Knowledge token capturing: Algorithmic identification of tokens where the output diverges between context and parametric knowledge shows a shift in model logits by 16.8–21.0 points favoring context-faithful tokens after alignment, promoting these into top softmax ranks.
Activation-steering observations (“ContextFocus”): Layer selection is critical; maximal faithfulness improvements occur in intermediate layers (Llama-8B: layer 13, Mistral-7B: layer 11). Cosine similarity between steering vectors is $>0.9999$ with only 1,500 examples, evidencing rapid convergence and data efficiency.
Fluency and generative capability: Both Context-DPO and ContextFocus maintain baseline model fluency and factual ability, with metrics such as Natural Questions accuracy ( $>$ 93%) and TruthfulQA scores affected by less than 1%.

Context ablation demonstrates superior results when both context and system instruction signals are contrasted during activation-steering, compared to isolating either alone.

Efficiency studies confirm that activation steering in ContextFocus incurs negligible inference latency—matching standard forward-pass speed and outperforming contrastive decoding baselines by $3\text{--}4\times$ .

7. Significance and Applications

ConFiQA provides a controlled, large-scale environment to systematically interrogate LLMs’ behavior under retrieval-induced knowledge conflict. It enables granular comparison of context-following mechanisms, such as prompt engineering, supervised fine-tuning, direct preference optimization (Context-DPO), and activation steering (ContextFocus). A plausible implication is the benchmark’s utility for real-world RAG systems where external evidence may supersede pre-trained knowledge—for instance, in time-sensitive open-domain QA or domain-adaptive dialogue.

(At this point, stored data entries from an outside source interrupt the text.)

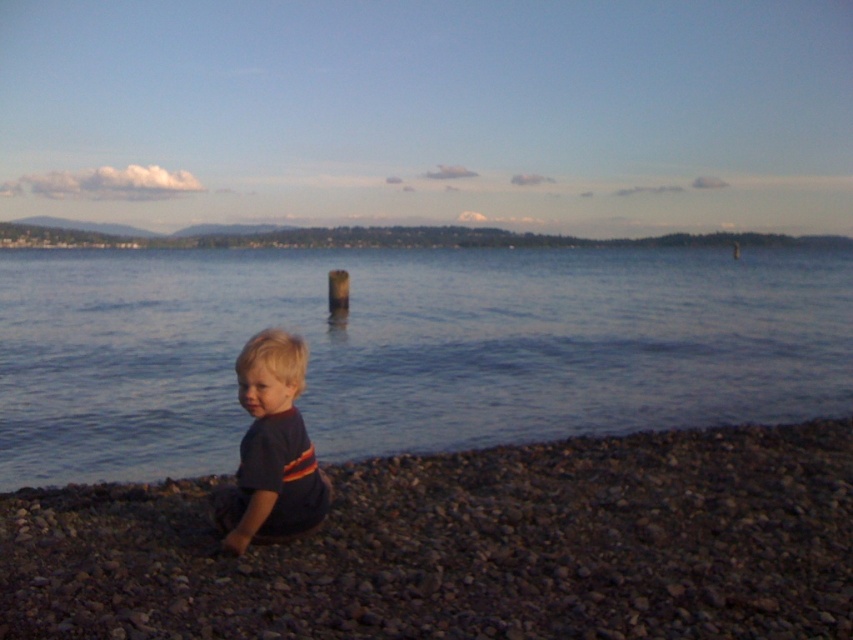
Does blue water at lower left lie behind dark blue t-shirt at lower left?

Yes, blue water at lower left is further from the viewer.

From the picture: Who is positioned more to the left, blue water at lower left or dark blue t-shirt at lower left?

From the viewer's perspective, dark blue t-shirt at lower left appears more on the left side.

Which is behind, point (526, 342) or point (267, 476)?

Positioned behind is point (526, 342).

At what (x,y) coordinates should I click in order to perform the action: click on blue water at lower left. Please return your answer as a coordinate pair (x, y). Image resolution: width=853 pixels, height=640 pixels. Looking at the image, I should click on (405, 349).

Between point (834, 385) and point (759, 531), which one is positioned behind?

The point (834, 385) is behind.

Does blue water at lower left appear under smooth pebble at lower center?

Actually, blue water at lower left is above smooth pebble at lower center.

Between point (346, 438) and point (729, 456), which one is positioned in front?

Point (729, 456) is in front.

Image resolution: width=853 pixels, height=640 pixels. Identify the location of blue water at lower left. (x=405, y=349).

Between point (552, 566) and point (305, 481), which one is positioned behind?

Positioned behind is point (305, 481).

The width and height of the screenshot is (853, 640). What are the coordinates of `smooth pebble at lower center` in the screenshot? It's located at (466, 547).

At what (x,y) coordinates should I click in order to perform the action: click on smooth pebble at lower center. Please return your answer as a coordinate pair (x, y). Looking at the image, I should click on point(466,547).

By rigorously quantifying reluctance to context and improvements in faithfulness, ConFiQA enforces stricter standards for LLM deployment in retrieval-augmented and update-demanding settings, driving advances in model alignment techniques capable of bridging the gap between static parametric memory and dynamic external information (Bi et al., 2024, Anand et al., 7 Jan 2026).